:: JOBS ::
**1)** In the rock-singer profile, what had he wanted for his birthday instead of the guitar his father bought him?
**2)** Rewrite the records from their first line through the line containing "got: h=3 m=40 s=43", replacing every "column" with "field" and leaving everything else unchanged.

:: TEXT EXCERPT ::
________

Fourteen was the age at which his father bought him a guitar (instead of, significantly, the railway station he wanted for his birthday), and he made his first moves towards the rock'n'roll world. He first sang in public at Ban the Bomb marches. Remarkably, this headlong consumerist was once a committed Daily Worker-reading teenage Communist. "I was a real little Red when I was 19," he says. "I was yer actual beatnik, mate. Your actual Jack Kerouac. Barnet right down to here. Ban the bomb. You name it, we ban it. Anti-apartheid. Save cats. Save dogs. Shag in tents. Aldermaston Marches. What a life. What a life."
It was in a tent at the Beaulieu Jazz festival that he lost his virginity to the 35-year-old Maggie May, and thus the floodgates were opened on a wave of satyriasis that took in Joanna Lumley, Britt Ekland, Kelly Emberg, Alana Hamilton and many others.
Musical success wasn't immediate; he once had to supplement his income by digging graves. He played harmonica for Jimmy Powell and the Five Dimensions in 1963, then linked up with Long John Baldry and Julie Driscoll to form the blues-y Steampacket. Then he joined the Jeff Beck Group, met Ronnie Wood, his natural foil, co-jester and soul brother, and the two rat- haired, thirst-maddened desperadoes left to form The Faces and ascend to the blue empyrean of rock stardom.

________

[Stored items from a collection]
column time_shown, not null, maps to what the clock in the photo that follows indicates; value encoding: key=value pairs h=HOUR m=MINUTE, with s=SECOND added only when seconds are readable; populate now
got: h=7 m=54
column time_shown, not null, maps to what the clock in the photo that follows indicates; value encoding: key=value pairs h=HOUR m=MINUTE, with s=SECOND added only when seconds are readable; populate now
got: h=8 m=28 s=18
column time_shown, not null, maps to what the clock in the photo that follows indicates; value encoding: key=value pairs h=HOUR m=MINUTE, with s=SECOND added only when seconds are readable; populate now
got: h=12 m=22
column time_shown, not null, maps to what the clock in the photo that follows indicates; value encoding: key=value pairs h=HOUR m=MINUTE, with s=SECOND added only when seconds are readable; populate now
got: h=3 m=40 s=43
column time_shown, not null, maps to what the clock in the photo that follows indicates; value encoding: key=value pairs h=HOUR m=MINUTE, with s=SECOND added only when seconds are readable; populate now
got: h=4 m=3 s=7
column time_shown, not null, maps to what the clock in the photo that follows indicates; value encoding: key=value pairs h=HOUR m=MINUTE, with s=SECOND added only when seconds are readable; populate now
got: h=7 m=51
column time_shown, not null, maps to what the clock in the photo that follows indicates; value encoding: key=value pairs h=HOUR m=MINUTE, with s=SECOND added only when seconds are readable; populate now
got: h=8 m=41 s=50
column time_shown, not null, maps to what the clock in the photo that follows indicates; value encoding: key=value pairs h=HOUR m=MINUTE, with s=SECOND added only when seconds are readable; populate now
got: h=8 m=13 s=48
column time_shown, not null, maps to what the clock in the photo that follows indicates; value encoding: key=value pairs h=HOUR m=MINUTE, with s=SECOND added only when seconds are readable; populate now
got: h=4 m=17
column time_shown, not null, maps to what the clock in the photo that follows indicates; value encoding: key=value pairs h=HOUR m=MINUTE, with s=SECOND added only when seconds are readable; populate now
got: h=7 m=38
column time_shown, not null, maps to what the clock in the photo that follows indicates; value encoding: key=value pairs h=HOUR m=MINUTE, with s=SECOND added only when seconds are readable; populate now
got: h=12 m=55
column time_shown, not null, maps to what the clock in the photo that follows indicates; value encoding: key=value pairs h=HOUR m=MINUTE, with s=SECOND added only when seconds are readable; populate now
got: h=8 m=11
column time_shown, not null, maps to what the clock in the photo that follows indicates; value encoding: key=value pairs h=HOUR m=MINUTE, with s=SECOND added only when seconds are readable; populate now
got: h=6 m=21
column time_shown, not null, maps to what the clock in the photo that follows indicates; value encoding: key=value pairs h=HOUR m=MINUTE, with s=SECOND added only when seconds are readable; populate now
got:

________

:: EXERCISE RESPONSES ::
**1)** A railway station.

**2)**
field time_shown, not null, maps to what the clock in the photo that follows indicates; value encoding: key=value pairs h=HOUR m=MINUTE, with s=SECOND added only when seconds are readable; populate now
got: h=7 m=54
field time_shown, not null, maps to what the clock in the photo that follows indicates; value encoding: key=value pairs h=HOUR m=MINUTE, with s=SECOND added only when seconds are readable; populate now
got: h=8 m=28 s=18
field time_shown, not null, maps to what the clock in the photo that follows indicates; value encoding: key=value pairs h=HOUR m=MINUTE, with s=SECOND added only when seconds are readable; populate now
got: h=12 m=22
field time_shown, not null, maps to what the clock in the photo that follows indicates; value encoding: key=value pairs h=HOUR m=MINUTE, with s=SECOND added only when seconds are readable; populate now
got: h=3 m=40 s=43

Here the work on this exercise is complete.